WHAT THE TASK REQUIRES -> Return nothing but the lines from the one with "to keep running." through the one with "Your name or" in the data below, word for word and without pictures.

Source data ->
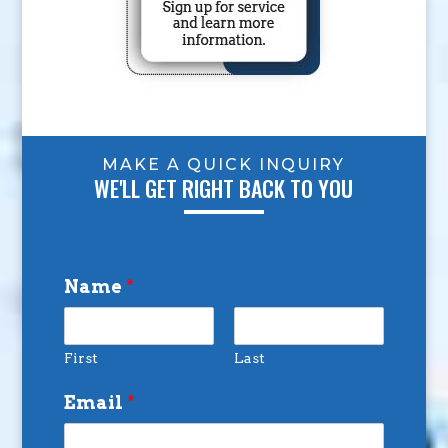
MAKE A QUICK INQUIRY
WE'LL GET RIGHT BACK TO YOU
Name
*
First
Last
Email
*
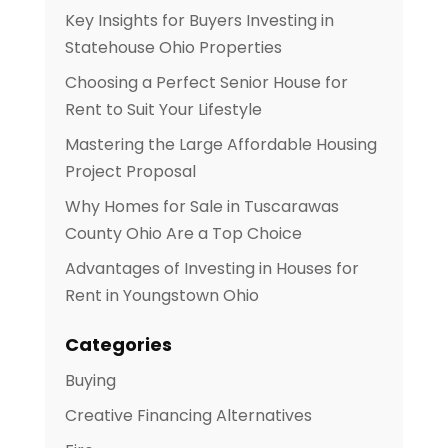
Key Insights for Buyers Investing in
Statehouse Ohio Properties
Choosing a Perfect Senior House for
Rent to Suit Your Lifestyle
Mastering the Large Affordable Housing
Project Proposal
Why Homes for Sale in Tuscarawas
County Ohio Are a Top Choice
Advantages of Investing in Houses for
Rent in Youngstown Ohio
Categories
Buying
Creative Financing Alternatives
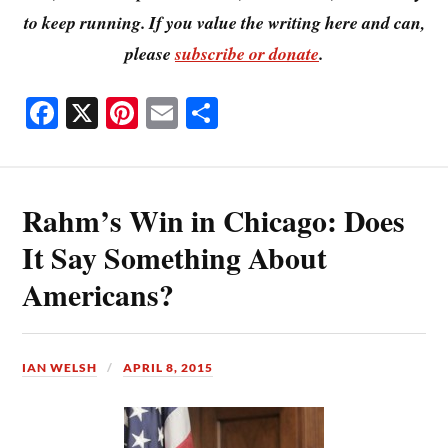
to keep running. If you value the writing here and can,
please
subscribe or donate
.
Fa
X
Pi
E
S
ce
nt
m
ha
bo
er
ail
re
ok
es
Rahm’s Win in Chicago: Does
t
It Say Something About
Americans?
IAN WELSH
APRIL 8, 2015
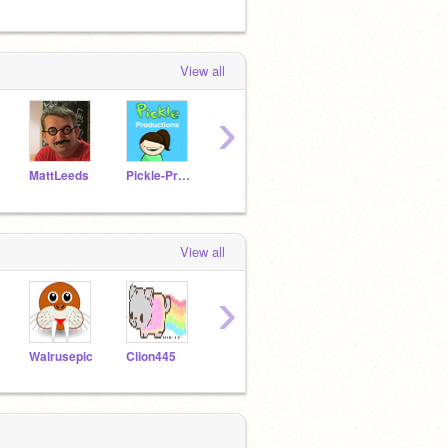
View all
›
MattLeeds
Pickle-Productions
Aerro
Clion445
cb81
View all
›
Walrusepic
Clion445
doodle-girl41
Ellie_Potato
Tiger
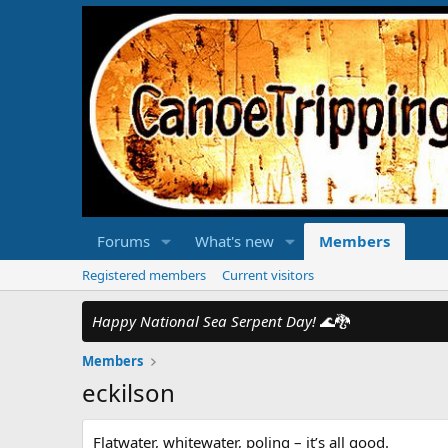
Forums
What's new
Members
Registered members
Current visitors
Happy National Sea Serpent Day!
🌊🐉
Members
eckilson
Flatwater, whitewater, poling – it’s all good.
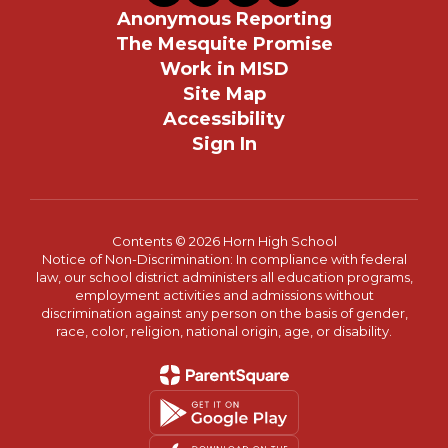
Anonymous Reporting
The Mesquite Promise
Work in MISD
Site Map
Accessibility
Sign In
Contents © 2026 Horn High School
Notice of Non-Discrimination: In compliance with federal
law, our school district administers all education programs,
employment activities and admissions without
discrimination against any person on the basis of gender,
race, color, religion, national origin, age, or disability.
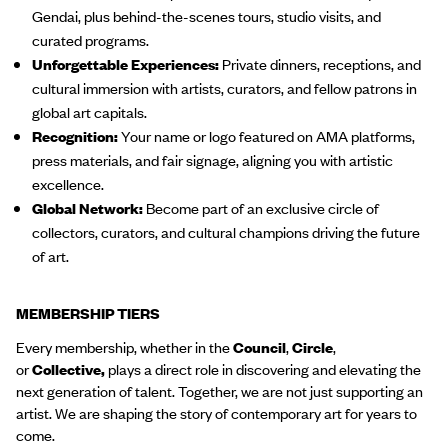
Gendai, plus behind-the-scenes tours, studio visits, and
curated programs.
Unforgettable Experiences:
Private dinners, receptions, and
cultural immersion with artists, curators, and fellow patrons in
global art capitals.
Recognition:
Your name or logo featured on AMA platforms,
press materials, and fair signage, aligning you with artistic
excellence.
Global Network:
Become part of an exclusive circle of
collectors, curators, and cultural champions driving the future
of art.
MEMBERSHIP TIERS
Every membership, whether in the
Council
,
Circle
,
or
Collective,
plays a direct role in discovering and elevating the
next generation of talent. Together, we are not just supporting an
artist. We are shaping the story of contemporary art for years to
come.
...
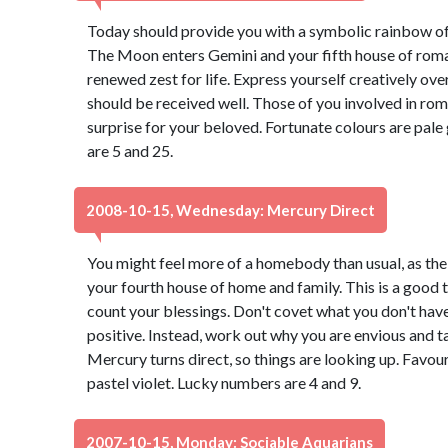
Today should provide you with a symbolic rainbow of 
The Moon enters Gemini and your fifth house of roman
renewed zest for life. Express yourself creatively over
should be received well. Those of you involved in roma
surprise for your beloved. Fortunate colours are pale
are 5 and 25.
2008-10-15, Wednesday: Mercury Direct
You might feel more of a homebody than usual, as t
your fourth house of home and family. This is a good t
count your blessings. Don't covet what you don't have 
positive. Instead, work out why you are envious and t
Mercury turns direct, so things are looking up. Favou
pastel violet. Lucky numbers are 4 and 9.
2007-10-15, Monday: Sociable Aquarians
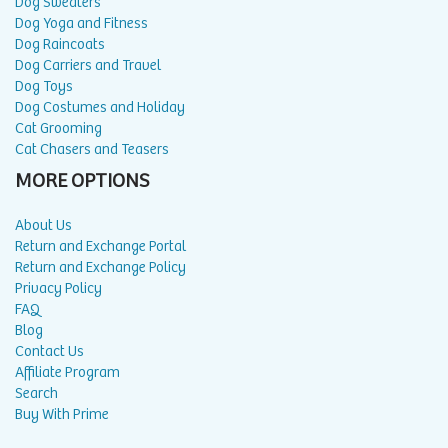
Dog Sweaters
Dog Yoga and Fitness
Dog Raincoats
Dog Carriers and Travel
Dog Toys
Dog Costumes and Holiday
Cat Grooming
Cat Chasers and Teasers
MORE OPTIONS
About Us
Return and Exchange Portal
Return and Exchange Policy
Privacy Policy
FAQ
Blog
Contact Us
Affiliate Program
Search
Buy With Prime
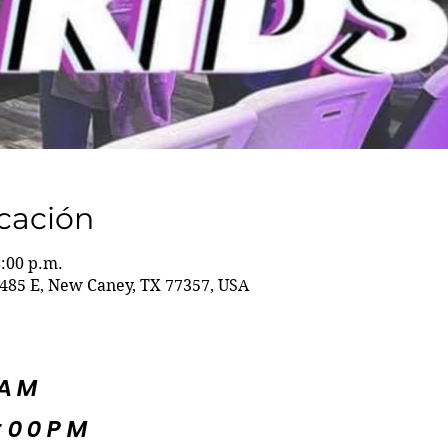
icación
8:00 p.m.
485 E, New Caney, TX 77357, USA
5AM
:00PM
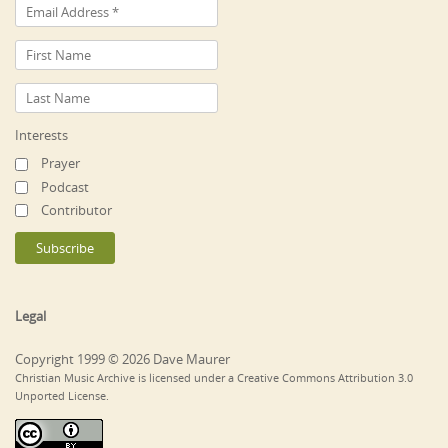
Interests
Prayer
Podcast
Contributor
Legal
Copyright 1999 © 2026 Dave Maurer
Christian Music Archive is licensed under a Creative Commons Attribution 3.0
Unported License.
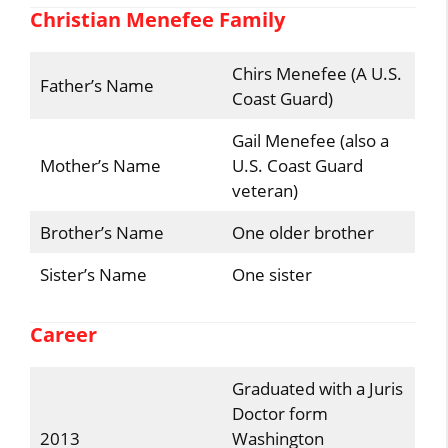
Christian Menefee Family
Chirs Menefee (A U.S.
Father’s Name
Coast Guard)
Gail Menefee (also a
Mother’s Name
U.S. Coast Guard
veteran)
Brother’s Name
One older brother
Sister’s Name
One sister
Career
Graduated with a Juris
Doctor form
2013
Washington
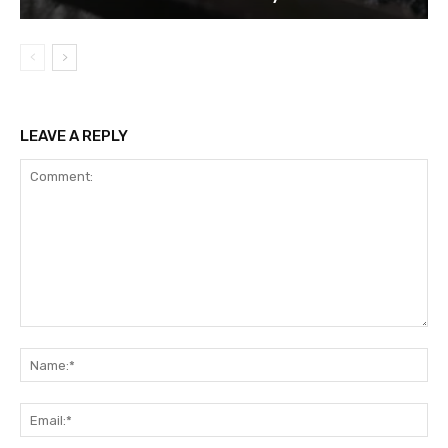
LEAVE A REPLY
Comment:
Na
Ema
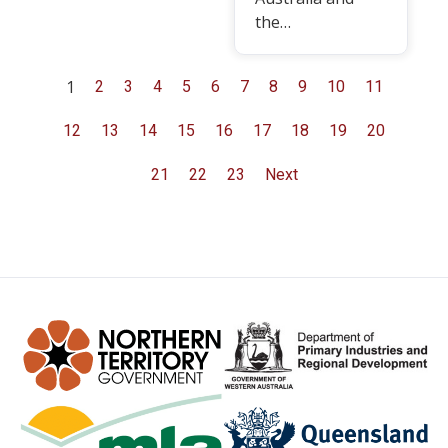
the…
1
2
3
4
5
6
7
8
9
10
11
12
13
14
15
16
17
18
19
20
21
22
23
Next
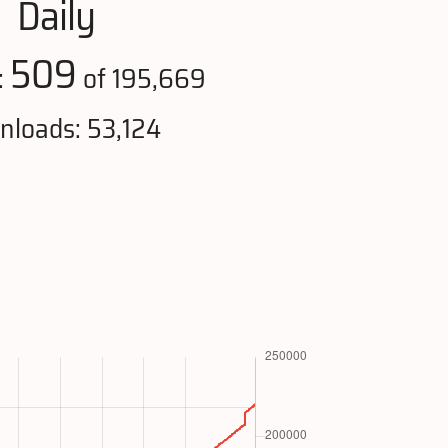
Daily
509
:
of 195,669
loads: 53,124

RESULT BELOW ->
to keep running. If you value the writing here and can,
please
subscribe or donate
.
Fa
X
Pi
E
S
ce
nt
m
ha
bo
er
ail
re
ok
es
Rahm’s Win in Chicago: Does
t
It Say Something About
Americans?
IAN WELSH
APRIL 8, 2015
View all
›
MattLeeds
Pickle-Productions
Aerro
Clion445
cb81
View all
›
Walrusepic
Clion445
doodle-girl41
Ellie_Potato
Tiger
Forums
What's new
Members
Registered members
Current visitors
Happy National Sea Serpent Day!
🌊🐉
Members
eckilson
Flatwater, whitewater, poling – it’s all good.
Anonymous Reporting
The Mesquite Promise
Work in MISD
Site Map
Accessibility
Sign In
Contents © 2026 Horn High School
Notice of Non-Discrimination: In compliance with federal
law, our school district administers all education programs,
employment activities and admissions without
discrimination against any person on the basis of gender,
race, color, religion, national origin, age, or disability.
Gendai, plus behind-the-scenes tours, studio visits, and
curated programs.
Unforgettable Experiences:
Private dinners, receptions, and
cultural immersion with artists, curators, and fellow patrons in
global art capitals.
Recognition:
Your name or logo featured on AMA platforms,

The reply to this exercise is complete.